--- Work to complete ---
All of the data, from the first line to the last, should be reproduced without alteration.

--- Records for the exercise ---
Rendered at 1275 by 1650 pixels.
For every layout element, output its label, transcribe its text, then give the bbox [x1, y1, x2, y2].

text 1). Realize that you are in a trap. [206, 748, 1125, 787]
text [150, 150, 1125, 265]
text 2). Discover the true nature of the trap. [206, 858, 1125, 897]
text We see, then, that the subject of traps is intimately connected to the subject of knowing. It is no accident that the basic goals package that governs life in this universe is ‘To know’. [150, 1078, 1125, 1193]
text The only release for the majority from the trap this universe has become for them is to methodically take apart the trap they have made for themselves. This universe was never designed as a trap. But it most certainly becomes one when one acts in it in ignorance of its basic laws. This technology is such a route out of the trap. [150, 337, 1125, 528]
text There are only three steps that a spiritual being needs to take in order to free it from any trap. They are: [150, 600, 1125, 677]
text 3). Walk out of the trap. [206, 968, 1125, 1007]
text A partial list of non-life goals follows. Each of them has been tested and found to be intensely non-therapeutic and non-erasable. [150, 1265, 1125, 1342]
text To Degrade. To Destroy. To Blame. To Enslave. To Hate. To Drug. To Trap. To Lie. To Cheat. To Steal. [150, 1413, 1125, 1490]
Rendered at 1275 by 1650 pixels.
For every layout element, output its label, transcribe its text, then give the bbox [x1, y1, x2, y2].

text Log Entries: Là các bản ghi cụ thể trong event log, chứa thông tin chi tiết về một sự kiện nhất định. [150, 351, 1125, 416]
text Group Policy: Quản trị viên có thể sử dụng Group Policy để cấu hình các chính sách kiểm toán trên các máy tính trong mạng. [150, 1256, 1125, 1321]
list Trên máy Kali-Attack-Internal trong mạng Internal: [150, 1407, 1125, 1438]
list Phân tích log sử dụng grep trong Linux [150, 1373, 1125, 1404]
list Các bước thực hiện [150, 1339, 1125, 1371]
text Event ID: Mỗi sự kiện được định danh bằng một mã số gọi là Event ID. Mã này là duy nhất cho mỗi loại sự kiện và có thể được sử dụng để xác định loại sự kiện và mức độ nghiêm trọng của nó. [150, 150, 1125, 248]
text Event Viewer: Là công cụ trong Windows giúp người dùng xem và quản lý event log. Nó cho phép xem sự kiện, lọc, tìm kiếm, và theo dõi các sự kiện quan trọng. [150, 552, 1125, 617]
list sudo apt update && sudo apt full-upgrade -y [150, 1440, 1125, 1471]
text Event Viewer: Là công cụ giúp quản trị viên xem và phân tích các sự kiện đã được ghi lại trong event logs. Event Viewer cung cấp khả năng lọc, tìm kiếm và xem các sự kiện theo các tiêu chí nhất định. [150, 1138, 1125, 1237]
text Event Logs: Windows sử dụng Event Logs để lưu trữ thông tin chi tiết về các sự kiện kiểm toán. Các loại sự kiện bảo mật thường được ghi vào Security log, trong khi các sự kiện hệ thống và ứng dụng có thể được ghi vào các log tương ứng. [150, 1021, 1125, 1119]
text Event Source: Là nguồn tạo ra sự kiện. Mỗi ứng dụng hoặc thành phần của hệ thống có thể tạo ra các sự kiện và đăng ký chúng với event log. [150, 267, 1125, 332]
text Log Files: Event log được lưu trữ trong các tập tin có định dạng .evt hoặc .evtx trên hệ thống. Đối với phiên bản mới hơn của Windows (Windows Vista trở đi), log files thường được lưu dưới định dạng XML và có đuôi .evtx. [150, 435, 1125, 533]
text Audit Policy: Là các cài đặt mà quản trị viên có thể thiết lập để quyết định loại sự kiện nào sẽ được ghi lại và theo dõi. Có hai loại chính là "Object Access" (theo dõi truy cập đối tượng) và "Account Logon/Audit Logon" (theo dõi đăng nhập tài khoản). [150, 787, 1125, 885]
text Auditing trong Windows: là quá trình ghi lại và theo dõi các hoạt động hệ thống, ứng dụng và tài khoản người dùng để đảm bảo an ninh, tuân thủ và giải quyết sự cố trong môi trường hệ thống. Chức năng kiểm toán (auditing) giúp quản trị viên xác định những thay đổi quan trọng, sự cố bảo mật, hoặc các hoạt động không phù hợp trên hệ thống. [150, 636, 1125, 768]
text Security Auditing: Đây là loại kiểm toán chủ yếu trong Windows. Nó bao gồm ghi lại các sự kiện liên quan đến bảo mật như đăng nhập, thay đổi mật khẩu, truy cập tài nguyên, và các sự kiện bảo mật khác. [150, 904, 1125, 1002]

--- Response ---
Rendered at 1275 by 1650 pixels.
For every layout element, output its label, transcribe its text, then give the bbox [x1, y1, x2, y2].

text 1). Realize that you are in a trap. [206, 748, 1125, 787]
text [150, 150, 1125, 265]
text 2). Discover the true nature of the trap. [206, 858, 1125, 897]
text We see, then, that the subject of traps is intimately connected to the subject of knowing. It is no accident that the basic goals package that governs life in this universe is ‘To know’. [150, 1078, 1125, 1193]
text The only release for the majority from the trap this universe has become for them is to methodically take apart the trap they have made for themselves. This universe was never designed as a trap. But it most certainly becomes one when one acts in it in ignorance of its basic laws. This technology is such a route out of the trap. [150, 337, 1125, 528]
text There are only three steps that a spiritual being needs to take in order to free it from any trap. They are: [150, 600, 1125, 677]
text 3). Walk out of the trap. [206, 968, 1125, 1007]
text A partial list of non-life goals follows. Each of them has been tested and found to be intensely non-therapeutic and non-erasable. [150, 1265, 1125, 1342]
text To Degrade. To Destroy. To Blame. To Enslave. To Hate. To Drug. To Trap. To Lie. To Cheat. To Steal. [150, 1413, 1125, 1490]
Rendered at 1275 by 1650 pixels.
For every layout element, output its label, transcribe its text, then give the bbox [x1, y1, x2, y2].

text Log Entries: Là các bản ghi cụ thể trong event log, chứa thông tin chi tiết về một sự kiện nhất định. [150, 351, 1125, 416]
text Group Policy: Quản trị viên có thể sử dụng Group Policy để cấu hình các chính sách kiểm toán trên các máy tính trong mạng. [150, 1256, 1125, 1321]
list Trên máy Kali-Attack-Internal trong mạng Internal: [150, 1407, 1125, 1438]
list Phân tích log sử dụng grep trong Linux [150, 1373, 1125, 1404]
list Các bước thực hiện [150, 1339, 1125, 1371]
text Event ID: Mỗi sự kiện được định danh bằng một mã số gọi là Event ID. Mã này là duy nhất cho mỗi loại sự kiện và có thể được sử dụng để xác định loại sự kiện và mức độ nghiêm trọng của nó. [150, 150, 1125, 248]
text Event Viewer: Là công cụ trong Windows giúp người dùng xem và quản lý event log. Nó cho phép xem sự kiện, lọc, tìm kiếm, và theo dõi các sự kiện quan trọng. [150, 552, 1125, 617]
list sudo apt update && sudo apt full-upgrade -y [150, 1440, 1125, 1471]
text Event Viewer: Là công cụ giúp quản trị viên xem và phân tích các sự kiện đã được ghi lại trong event logs. Event Viewer cung cấp khả năng lọc, tìm kiếm và xem các sự kiện theo các tiêu chí nhất định. [150, 1138, 1125, 1237]
text Event Logs: Windows sử dụng Event Logs để lưu trữ thông tin chi tiết về các sự kiện kiểm toán. Các loại sự kiện bảo mật thường được ghi vào Security log, trong khi các sự kiện hệ thống và ứng dụng có thể được ghi vào các log tương ứng. [150, 1021, 1125, 1119]
text Event Source: Là nguồn tạo ra sự kiện. Mỗi ứng dụng hoặc thành phần của hệ thống có thể tạo ra các sự kiện và đăng ký chúng với event log. [150, 267, 1125, 332]
text Log Files: Event log được lưu trữ trong các tập tin có định dạng .evt hoặc .evtx trên hệ thống. Đối với phiên bản mới hơn của Windows (Windows Vista trở đi), log files thường được lưu dưới định dạng XML và có đuôi .evtx. [150, 435, 1125, 533]
text Audit Policy: Là các cài đặt mà quản trị viên có thể thiết lập để quyết định loại sự kiện nào sẽ được ghi lại và theo dõi. Có hai loại chính là "Object Access" (theo dõi truy cập đối tượng) và "Account Logon/Audit Logon" (theo dõi đăng nhập tài khoản). [150, 787, 1125, 885]
text Auditing trong Windows: là quá trình ghi lại và theo dõi các hoạt động hệ thống, ứng dụng và tài khoản người dùng để đảm bảo an ninh, tuân thủ và giải quyết sự cố trong môi trường hệ thống. Chức năng kiểm toán (auditing) giúp quản trị viên xác định những thay đổi quan trọng, sự cố bảo mật, hoặc các hoạt động không phù hợp trên hệ thống. [150, 636, 1125, 768]
text Security Auditing: Đây là loại kiểm toán chủ yếu trong Windows. Nó bao gồm ghi lại các sự kiện liên quan đến bảo mật như đăng nhập, thay đổi mật khẩu, truy cập tài nguyên, và các sự kiện bảo mật khác. [150, 904, 1125, 1002]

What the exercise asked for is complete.